The remains of a 180-centimeter man were found in the fifth or sixth-century tomb of Silla in Gyeongju, North Gyeongsang Province. It is the tallest human bones of the Three Kingdoms’ era that had been discovered by far. Almost all bones of the 1500-plus-year-old human remains were excavated, which is unusual.
The Korea Cultural Heritage Foundation announced on Thursday that the remains of a 180-centimeter man were found in the excavation of the wood coffin tomb No. 2 in Tap-dong, Gyeongju, North Gyeongsang Province. Experts believe that the remains belong to a male based on the anatomical structure of the pelvic bones. Another man whose remains were found in Wolseong, Gyeongju is estimated to be 165 to 167 centimeters.

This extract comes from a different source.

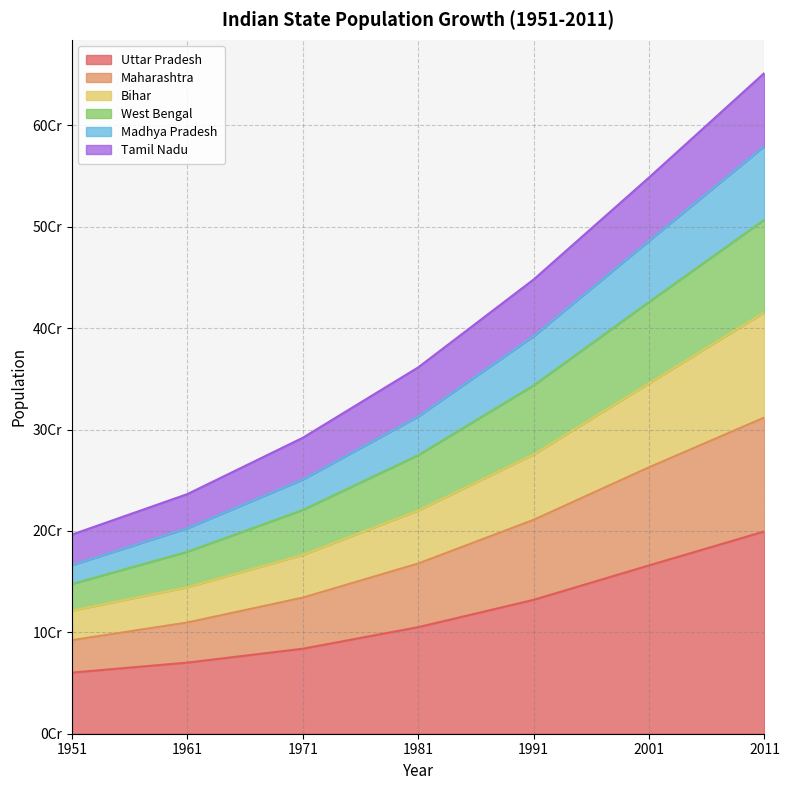

At how many categories does at least one series exceed 580371178?

1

The newly discovered remains featured the tucked chin toward the chest and the bent collarbone and spine. “The deformation of the collarbone and spine seems to have been caused by the process of putting the body into a coffin, which was designed to fit the average height of the Silla era,” said Kim Heon-seok, an official at the Gyeongju National Research Institute of Cultural Heritage. The research institute is considering several possibilities for the cause of spine deformation, including aging, occupation, and the storage of the body.
The remains had been well-preserved for a long time as they were buried in a low-lying wetland. In such a landscape, moist mud covers a body at once, blocking out the air.
The excavation team believes that the remains belong to a person of a lower class, as there was no sight of weapon or expensive ornament around them.